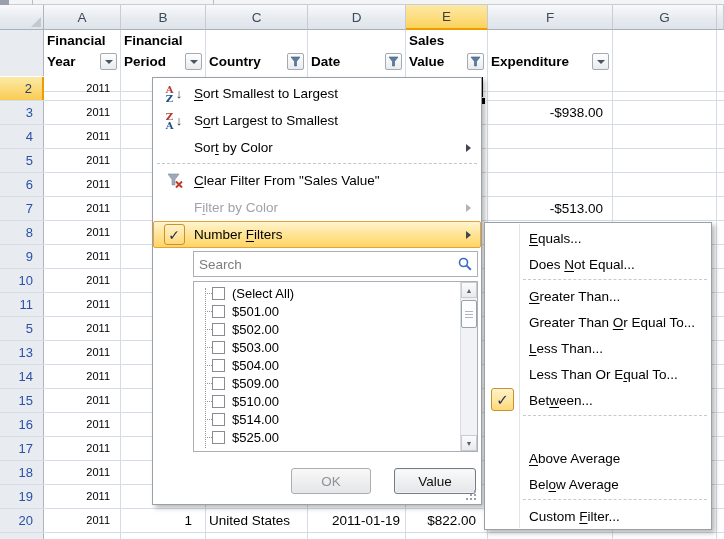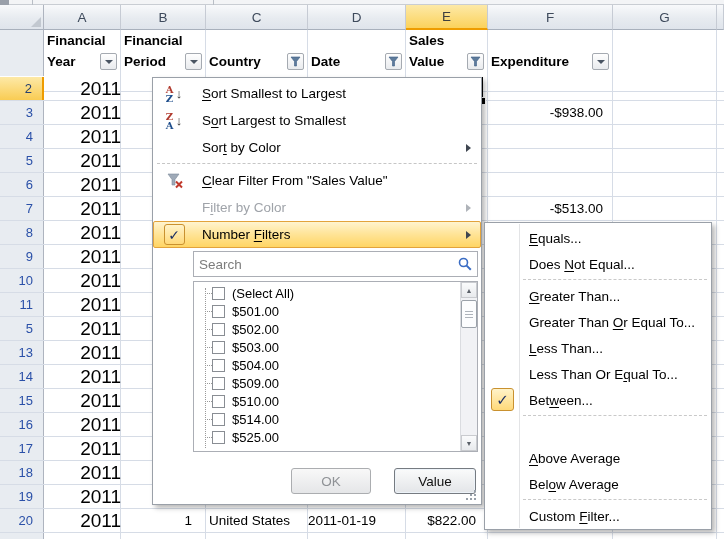--- a/index.html
+++ b/index.html
@@ -38,44 +38,44 @@
         background:linear-gradient(#FEFEFE,#E9EBEE);display:flex;align-items:center;justify-content:center;
         box-sizing:border-box;padding:0;cursor:default;}
   .ddarr{width:0;height:0;border-left:4px solid transparent;border-right:4px solid transparent;border-top:4px solid #4A5563;}
 
   
   .rows{position:absolute;left:0;top:77px;width:724px;}
   .rows .row{display:flex;height:24px;border-bottom:1px solid #D6DCE6;box-sizing:border-box;}
   .gut{flex:0 0 44px;box-sizing:border-box;border-right:1px solid #AEB4BF;background:#E8ECF1;
        color:#2A50A8;font-size:13px;text-align:right;padding-right:10px;line-height:23px;}
   .rows div.row:first-of-type .gut{background:linear-gradient(#FDE9A7,#F9CC53);border-right:2px solid #EE9C00;color:#27406E;}
-  .cellA{flex:0 0 77px;box-sizing:border-box;text-align:right;font-size:19px;line-height:23px;}
+  .cellA{flex:0 0 77px;box-sizing:border-box;text-align:right;padding-right:11px;font-size:11px;line-height:23px;}
   .gutpad{position:absolute;left:0;top:533px;width:44px;height:6px;background:#E8ECF1;border-right:1px solid #AEB4BF;box-sizing:border-box;}
 
   
   .cell{position:absolute;height:24px;font-size:13.5px;line-height:23px;box-sizing:border-box;}
   .c-f3{left:488px;top:101px;width:125px;text-align:right;padding-right:10px;}
   .c-f7{left:488px;top:197px;width:125px;text-align:right;padding-right:10px;}
   .c-b20{left:121px;top:509px;width:85px;text-align:right;padding-right:14px;}
   .c-c20{left:206px;top:509px;width:102px;padding-left:3px;}
-  .c-d20{left:308px;top:509px;width:98px;text-align:left;}
+  .c-d20{left:308px;top:509px;width:98px;text-align:right;padding-right:6px;}
   .c-e20{left:406px;top:509px;width:82px;text-align:right;padding-right:12px;}
 
   
   .selr{position:absolute;left:480px;top:77px;width:3px;height:23px;background:#000;z-index:4;}
   .selh{position:absolute;left:478px;top:97px;width:6px;height:6px;background:#000;border:1px solid #fff;box-sizing:content-box;z-index:4;}
 
   
   .menu{position:absolute;left:152px;top:77px;width:330px;height:428px;background:#fff;
         border:1px solid #9AA0A8;box-shadow:3px 3px 5px rgba(0,0,0,.28);box-sizing:border-box;z-index:10;font-size:13.5px;}
   .mi{position:absolute;left:1px;width:326px;height:27px;display:flex;align-items:center;cursor:default;}
   .mi1{top:2px;} .mi2{top:29px;} .mi3{top:56px;} .mi4{top:89px;} .mi5{top:116px;} .mi6{top:143px;}
   .msep{position:absolute;left:4px;right:4px;top:85px;border-top:1px dashed #C6C6C6;}
   .mico{flex:0 0 40px;display:flex;align-items:center;justify-content:center;}
-  .mlabel{flex:1;margin-left:8px;} .mlabel u{text-underline-offset:2px;}
+  .mlabel{flex:1;} .mlabel u{text-underline-offset:2px;}
   .marrow{margin-right:9px;width:0;height:0;border-top:4px solid transparent;border-bottom:4px solid transparent;border-left:5px solid #3F4650;}
   .mi.dis{color:#9FA3A9;} .mi.dis .marrow{border-left-color:#AFB3B9;}
   .mi.hl{background:linear-gradient(#FFF4CF,#FFE59B 45%,#FFD564);border:1px solid #E2A33C;border-radius:2px;box-sizing:border-box;width:328px;left:0;}
   .mcheck,.smcheck{width:21px;height:21px;border:1px solid #C9912F;border-radius:3px;color:#1C2E63;
         background:linear-gradient(#FFF3C9,#FFD979);font-weight:bold;font-size:14px;
         display:flex;align-items:center;justify-content:center;box-sizing:border-box;}
   .azstack{display:flex;flex-direction:column;line-height:9px;font-size:10px;font-weight:bold;font-family:"DejaVu Serif",serif;}
   .ltr-red{color:#B03A2E;} .ltr-blue{color:#1F4E8C;}
   .azarr{font-size:13px;color:#333;margin-left:2px;}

================================

Work required
Your task is to copy each line from the material above that includes the word "center".

Exercise answer
         background:linear-gradient(#FEFEFE,#E9EBEE);display:flex;align-items:center;justify-content:center;
   .mi{position:absolute;left:1px;width:326px;height:27px;display:flex;align-items:center;cursor:default;}
   .mico{flex:0 0 40px;display:flex;align-items:center;justify-content:center;}
         display:flex;align-items:center;justify-content:center;box-sizing:border-box;}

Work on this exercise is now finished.